## What is being asked:
Print every entry below exactly, leaving out the pictures.
----------
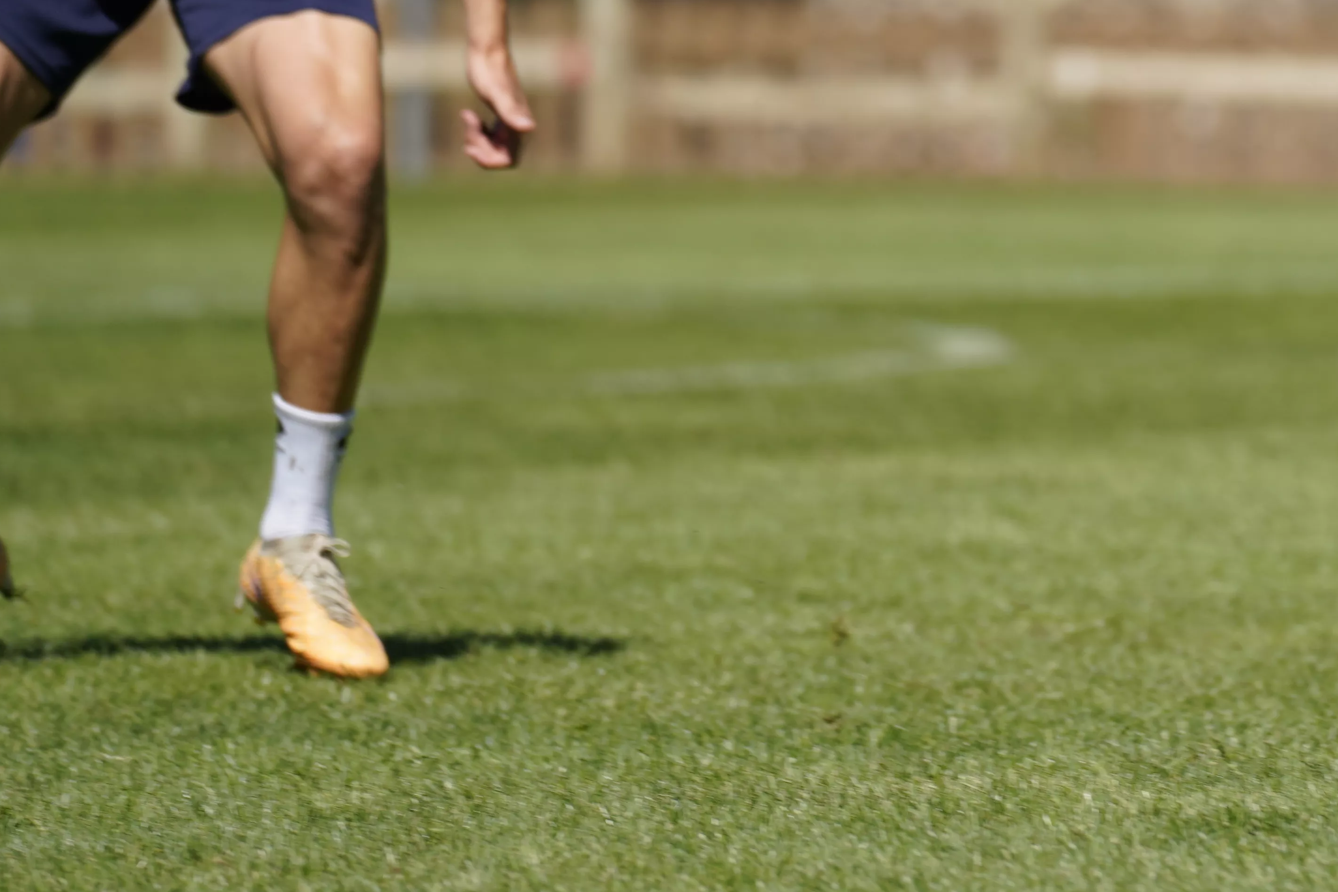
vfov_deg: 2.5
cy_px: -332
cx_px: 1714
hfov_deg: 3.7
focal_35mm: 557
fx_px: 20702
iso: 100
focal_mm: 200
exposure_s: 1/1250
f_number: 3.5
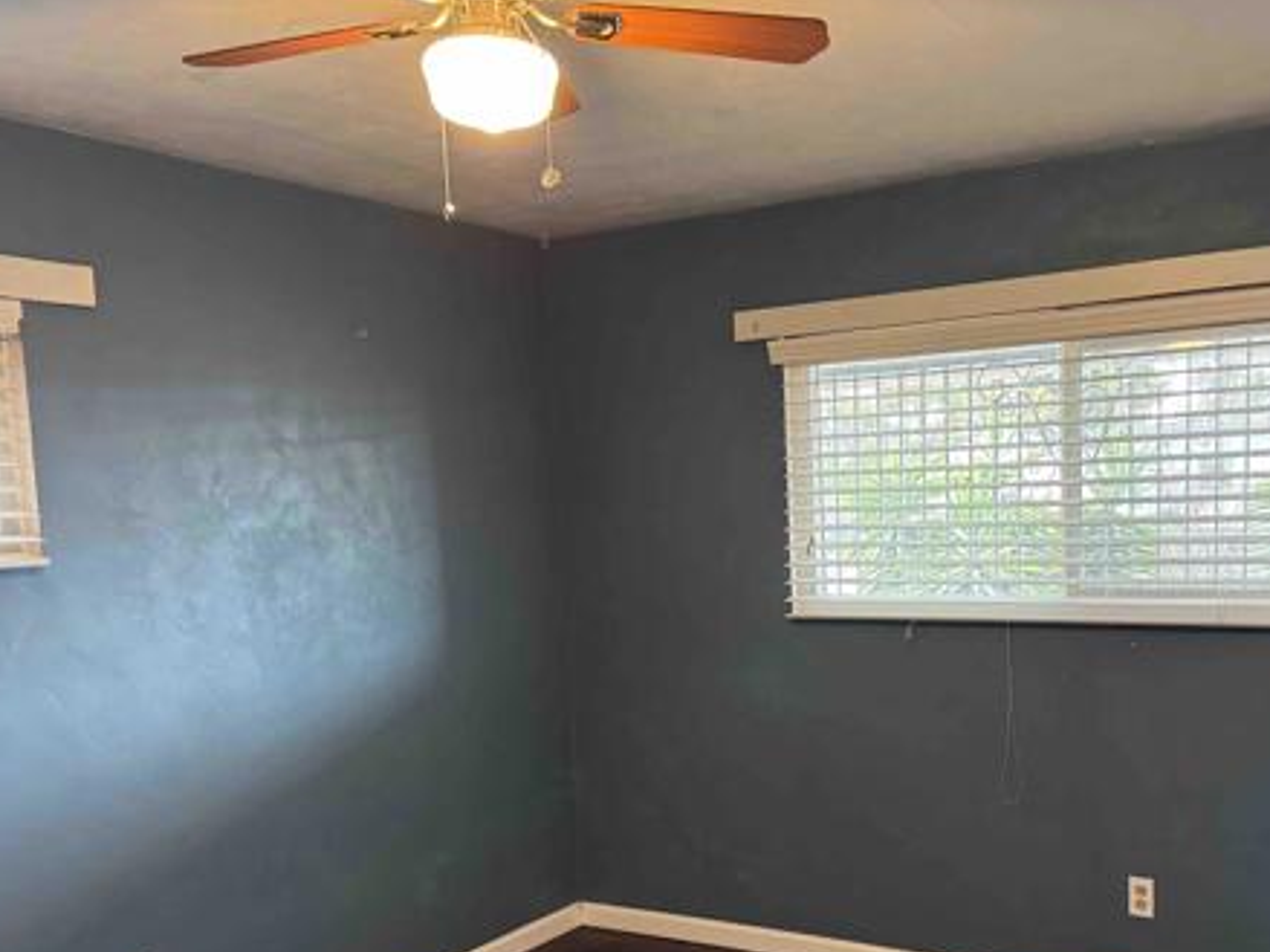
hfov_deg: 52.0
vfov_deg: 40.3
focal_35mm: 35
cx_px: 807
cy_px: 619
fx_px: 1284
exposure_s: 1/60
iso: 640
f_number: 1.78
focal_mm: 6.76
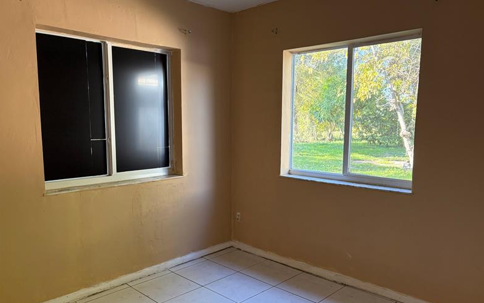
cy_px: 165
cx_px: 242
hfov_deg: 66.5
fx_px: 369
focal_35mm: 28
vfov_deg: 44.5
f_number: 1.6
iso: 125
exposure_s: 1/94
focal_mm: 5.96
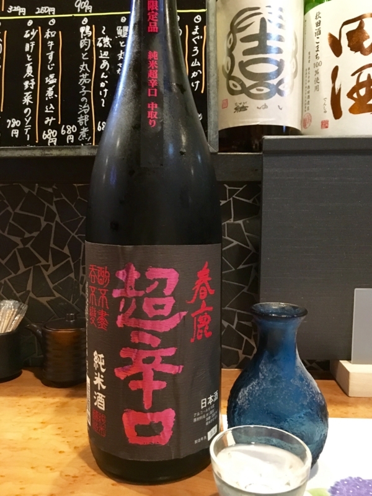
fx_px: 416
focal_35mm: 29
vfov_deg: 61.7
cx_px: 186
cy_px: 248
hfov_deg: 48.2
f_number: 2.2
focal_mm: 4.15
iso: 250
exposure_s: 1/15
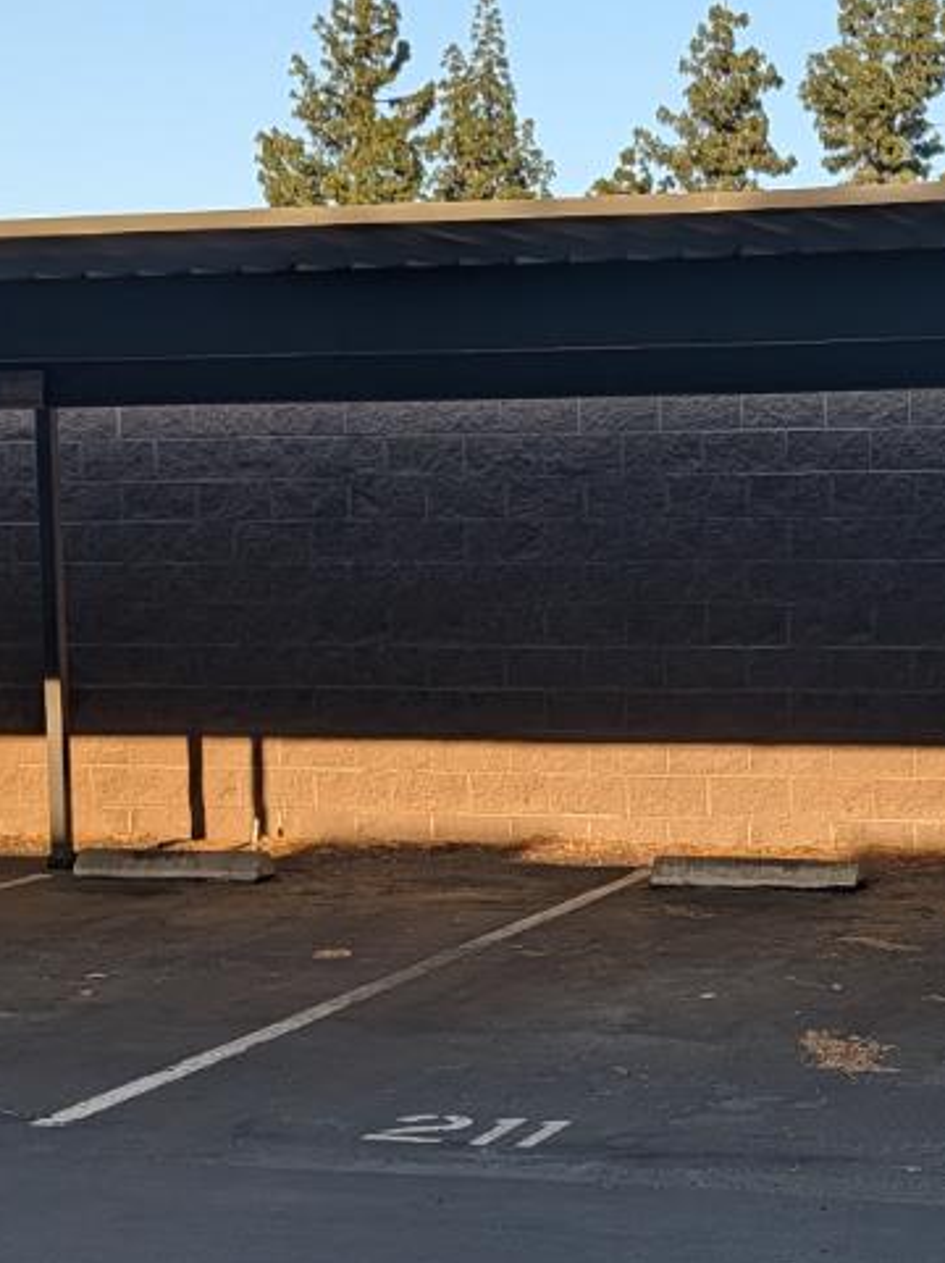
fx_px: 2734
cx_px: 811
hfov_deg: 19.3
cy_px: 760
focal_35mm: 75
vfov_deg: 26.0
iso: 21
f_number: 1.68
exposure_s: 1/576
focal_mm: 6.9
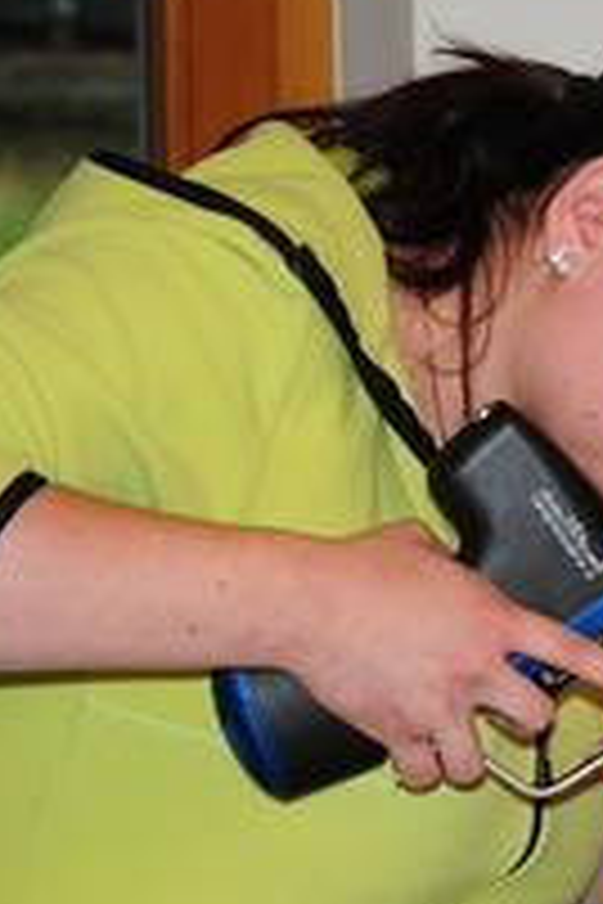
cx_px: 1004
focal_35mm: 179
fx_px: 4497
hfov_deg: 7.5
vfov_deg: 11.5
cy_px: 679
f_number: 4.5
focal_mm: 48
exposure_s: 1/100
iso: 250
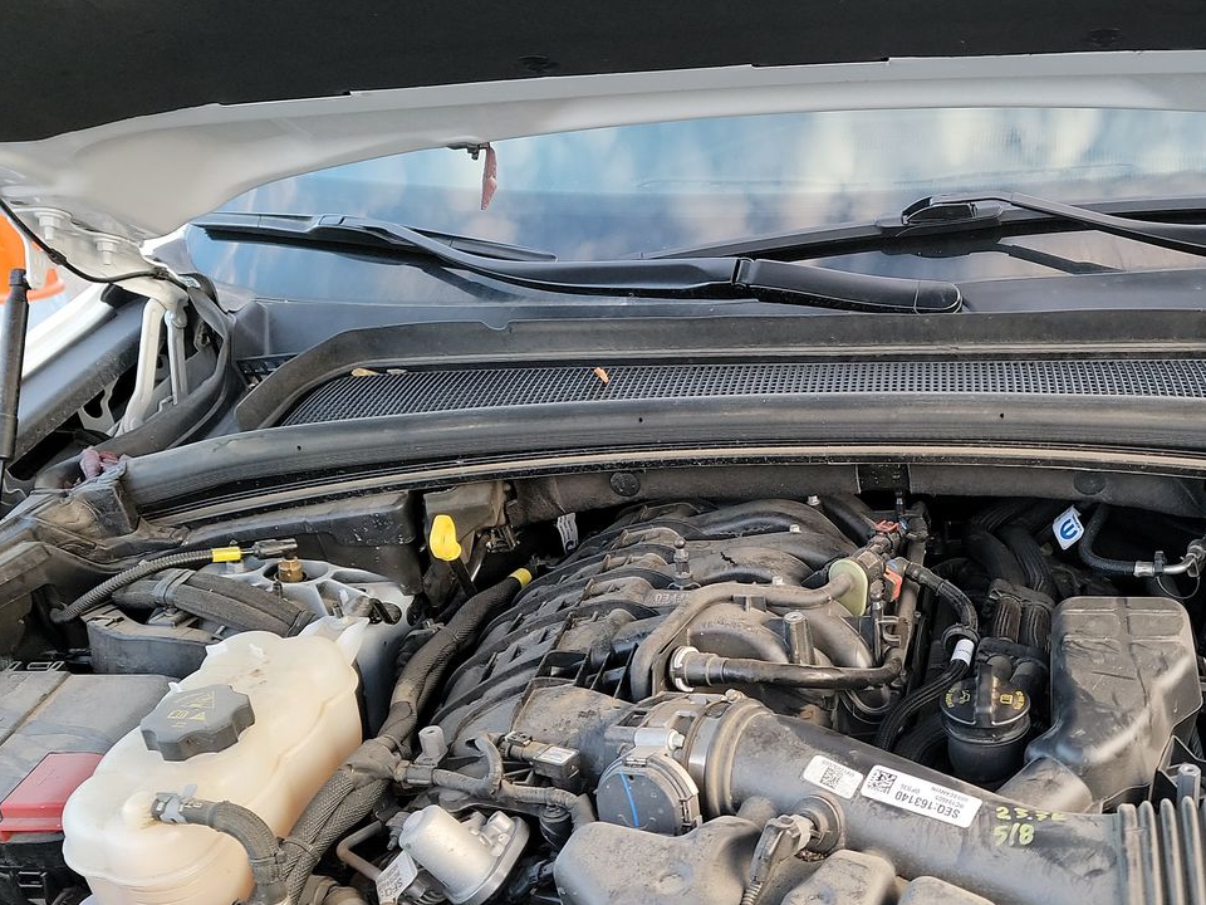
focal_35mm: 40
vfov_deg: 35.6
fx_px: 1394
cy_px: 595
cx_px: 840
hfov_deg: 45.8
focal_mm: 6.7
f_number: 1.8
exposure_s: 1/59
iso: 242
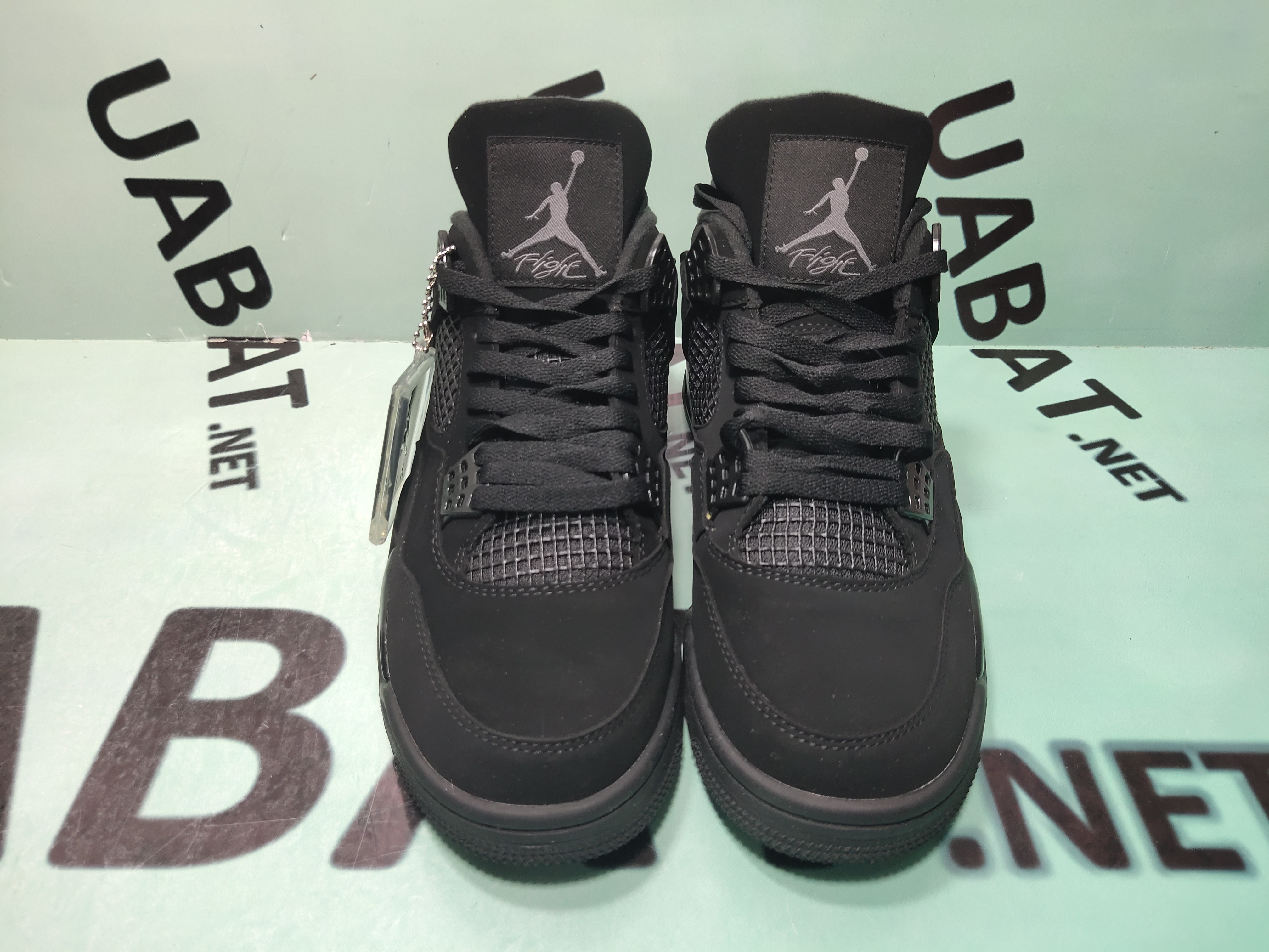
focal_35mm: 30
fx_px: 1100
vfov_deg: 46.8
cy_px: 476
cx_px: 634
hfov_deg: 60.0
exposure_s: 1/100
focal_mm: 4.35
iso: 202
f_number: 1.79
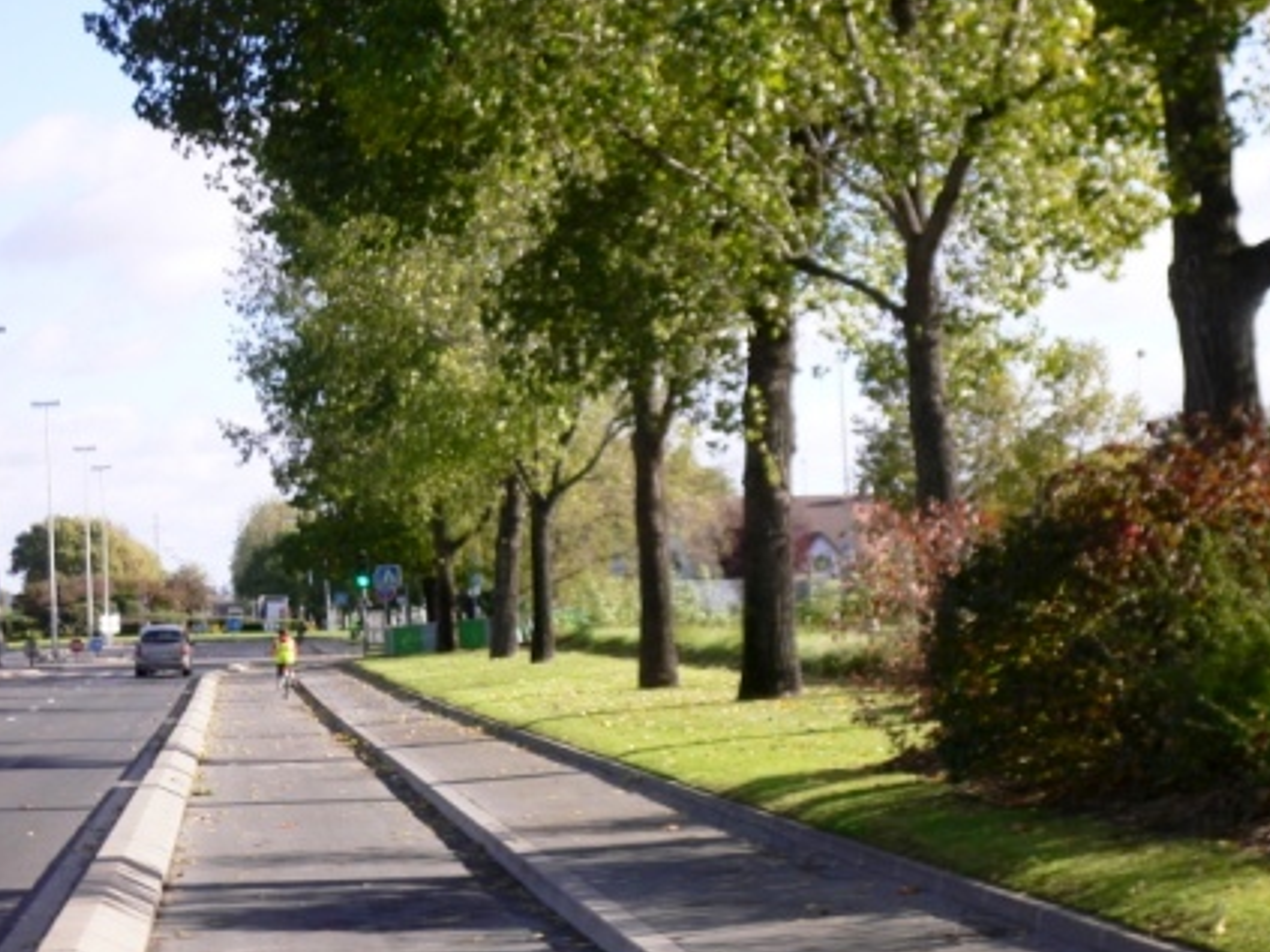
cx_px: 643
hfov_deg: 22.0
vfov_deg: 16.6
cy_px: 474
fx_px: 3264
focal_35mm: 89
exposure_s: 1/250
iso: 80
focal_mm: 14
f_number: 4.6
----------
## Response:
vfov_deg: 2.5
cy_px: -332
cx_px: 1714
hfov_deg: 3.7
focal_35mm: 557
fx_px: 20702
iso: 100
focal_mm: 200
exposure_s: 1/1250
f_number: 3.5
hfov_deg: 52.0
vfov_deg: 40.3
focal_35mm: 35
cx_px: 807
cy_px: 619
fx_px: 1284
exposure_s: 1/60
iso: 640
f_number: 1.78
focal_mm: 6.76
cy_px: 165
cx_px: 242
hfov_deg: 66.5
fx_px: 369
focal_35mm: 28
vfov_deg: 44.5
f_number: 1.6
iso: 125
exposure_s: 1/94
focal_mm: 5.96
fx_px: 416
focal_35mm: 29
vfov_deg: 61.7
cx_px: 186
cy_px: 248
hfov_deg: 48.2
f_number: 2.2
focal_mm: 4.15
iso: 250
exposure_s: 1/15
fx_px: 2734
cx_px: 811
hfov_deg: 19.3
cy_px: 760
focal_35mm: 75
vfov_deg: 26.0
iso: 21
f_number: 1.68
exposure_s: 1/576
focal_mm: 6.9
cx_px: 1004
focal_35mm: 179
fx_px: 4497
hfov_deg: 7.5
vfov_deg: 11.5
cy_px: 679
f_number: 4.5
focal_mm: 48
exposure_s: 1/100
iso: 250
focal_35mm: 40
vfov_deg: 35.6
fx_px: 1394
cy_px: 595
cx_px: 840
hfov_deg: 45.8
focal_mm: 6.7
f_number: 1.8
exposure_s: 1/59
iso: 242
focal_35mm: 30
fx_px: 1100
vfov_deg: 46.8
cy_px: 476
cx_px: 634
hfov_deg: 60.0
exposure_s: 1/100
focal_mm: 4.35
iso: 202
f_number: 1.79
cx_px: 643
hfov_deg: 22.0
vfov_deg: 16.6
cy_px: 474
fx_px: 3264
focal_35mm: 89
exposure_s: 1/250
iso: 80
focal_mm: 14
f_number: 4.6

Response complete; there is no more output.